#### [Problem details]
Every entry here needs to be repeated exactly.

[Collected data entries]
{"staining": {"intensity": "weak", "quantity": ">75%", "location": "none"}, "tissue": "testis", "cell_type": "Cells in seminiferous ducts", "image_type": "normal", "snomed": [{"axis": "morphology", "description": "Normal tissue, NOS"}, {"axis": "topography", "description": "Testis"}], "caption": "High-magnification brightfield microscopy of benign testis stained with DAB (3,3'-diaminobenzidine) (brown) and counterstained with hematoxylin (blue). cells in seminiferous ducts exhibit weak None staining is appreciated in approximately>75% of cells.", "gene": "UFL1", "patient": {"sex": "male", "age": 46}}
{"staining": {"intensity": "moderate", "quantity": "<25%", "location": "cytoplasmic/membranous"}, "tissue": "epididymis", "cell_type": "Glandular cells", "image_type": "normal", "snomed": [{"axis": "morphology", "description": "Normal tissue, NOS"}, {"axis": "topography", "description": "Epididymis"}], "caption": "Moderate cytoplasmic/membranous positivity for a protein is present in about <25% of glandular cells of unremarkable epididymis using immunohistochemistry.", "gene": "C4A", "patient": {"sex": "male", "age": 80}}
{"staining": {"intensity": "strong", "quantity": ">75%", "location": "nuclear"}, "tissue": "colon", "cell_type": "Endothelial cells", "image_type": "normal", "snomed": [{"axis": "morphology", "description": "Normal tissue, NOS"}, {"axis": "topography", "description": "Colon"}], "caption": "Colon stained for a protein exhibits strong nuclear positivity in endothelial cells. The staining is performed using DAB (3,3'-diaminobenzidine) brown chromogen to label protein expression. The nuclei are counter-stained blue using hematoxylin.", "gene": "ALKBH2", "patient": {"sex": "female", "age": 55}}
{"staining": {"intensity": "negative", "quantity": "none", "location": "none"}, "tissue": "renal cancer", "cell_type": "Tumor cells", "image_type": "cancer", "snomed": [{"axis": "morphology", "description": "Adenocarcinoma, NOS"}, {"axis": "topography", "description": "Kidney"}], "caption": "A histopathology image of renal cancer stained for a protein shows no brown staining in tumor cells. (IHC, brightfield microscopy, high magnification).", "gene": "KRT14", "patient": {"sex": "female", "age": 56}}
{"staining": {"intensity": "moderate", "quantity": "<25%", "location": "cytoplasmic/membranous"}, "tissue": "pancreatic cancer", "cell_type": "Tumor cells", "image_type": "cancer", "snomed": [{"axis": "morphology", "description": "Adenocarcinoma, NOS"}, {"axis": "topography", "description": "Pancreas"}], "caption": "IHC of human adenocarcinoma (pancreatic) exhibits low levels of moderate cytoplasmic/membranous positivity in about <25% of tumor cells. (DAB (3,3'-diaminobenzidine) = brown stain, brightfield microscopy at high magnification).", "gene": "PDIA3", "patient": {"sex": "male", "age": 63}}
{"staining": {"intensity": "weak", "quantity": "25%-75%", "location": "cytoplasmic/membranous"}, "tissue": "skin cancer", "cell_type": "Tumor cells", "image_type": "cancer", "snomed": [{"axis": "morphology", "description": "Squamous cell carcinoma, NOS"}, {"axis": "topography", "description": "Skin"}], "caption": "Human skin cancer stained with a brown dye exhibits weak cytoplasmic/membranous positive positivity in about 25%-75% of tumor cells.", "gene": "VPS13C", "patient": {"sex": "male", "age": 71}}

#### [Solution to the exercise]
{"staining": {"intensity": "weak", "quantity": ">75%", "location": "none"}, "tissue": "testis", "cell_type": "Cells in seminiferous ducts", "image_type": "normal", "snomed": [{"axis": "morphology", "description": "Normal tissue, NOS"}, {"axis": "topography", "description": "Testis"}], "caption": "High-magnification brightfield microscopy of benign testis stained with DAB (3,3'-diaminobenzidine) (brown) and counterstained with hematoxylin (blue). cells in seminiferous ducts exhibit weak None staining is appreciated in approximately>75% of cells.", "gene": "UFL1", "patient": {"sex": "male", "age": 46}}
{"staining": {"intensity": "moderate", "quantity": "<25%", "location": "cytoplasmic/membranous"}, "tissue": "epididymis", "cell_type": "Glandular cells", "image_type": "normal", "snomed": [{"axis": "morphology", "description": "Normal tissue, NOS"}, {"axis": "topography", "description": "Epididymis"}], "caption": "Moderate cytoplasmic/membranous positivity for a protein is present in about <25% of glandular cells of unremarkable epididymis using immunohistochemistry.", "gene": "C4A", "patient": {"sex": "male", "age": 80}}
{"staining": {"intensity": "strong", "quantity": ">75%", "location": "nuclear"}, "tissue": "colon", "cell_type": "Endothelial cells", "image_type": "normal", "snomed": [{"axis": "morphology", "description": "Normal tissue, NOS"}, {"axis": "topography", "description": "Colon"}], "caption": "Colon stained for a protein exhibits strong nuclear positivity in endothelial cells. The staining is performed using DAB (3,3'-diaminobenzidine) brown chromogen to label protein expression. The nuclei are counter-stained blue using hematoxylin.", "gene": "ALKBH2", "patient": {"sex": "female", "age": 55}}
{"staining": {"intensity": "negative", "quantity": "none", "location": "none"}, "tissue": "renal cancer", "cell_type": "Tumor cells", "image_type": "cancer", "snomed": [{"axis": "morphology", "description": "Adenocarcinoma, NOS"}, {"axis": "topography", "description": "Kidney"}], "caption": "A histopathology image of renal cancer stained for a protein shows no brown staining in tumor cells. (IHC, brightfield microscopy, high magnification).", "gene": "KRT14", "patient": {"sex": "female", "age": 56}}
{"staining": {"intensity": "moderate", "quantity": "<25%", "location": "cytoplasmic/membranous"}, "tissue": "pancreatic cancer", "cell_type": "Tumor cells", "image_type": "cancer", "snomed": [{"axis": "morphology", "description": "Adenocarcinoma, NOS"}, {"axis": "topography", "description": "Pancreas"}], "caption": "IHC of human adenocarcinoma (pancreatic) exhibits low levels of moderate cytoplasmic/membranous positivity in about <25% of tumor cells. (DAB (3,3'-diaminobenzidine) = brown stain, brightfield microscopy at high magnification).", "gene": "PDIA3", "patient": {"sex": "male", "age": 63}}
{"staining": {"intensity": "weak", "quantity": "25%-75%", "location": "cytoplasmic/membranous"}, "tissue": "skin cancer", "cell_type": "Tumor cells", "image_type": "cancer", "snomed": [{"axis": "morphology", "description": "Squamous cell carcinoma, NOS"}, {"axis": "topography", "description": "Skin"}], "caption": "Human skin cancer stained with a brown dye exhibits weak cytoplasmic/membranous positive positivity in about 25%-75% of tumor cells.", "gene": "VPS13C", "patient": {"sex": "male", "age": 71}}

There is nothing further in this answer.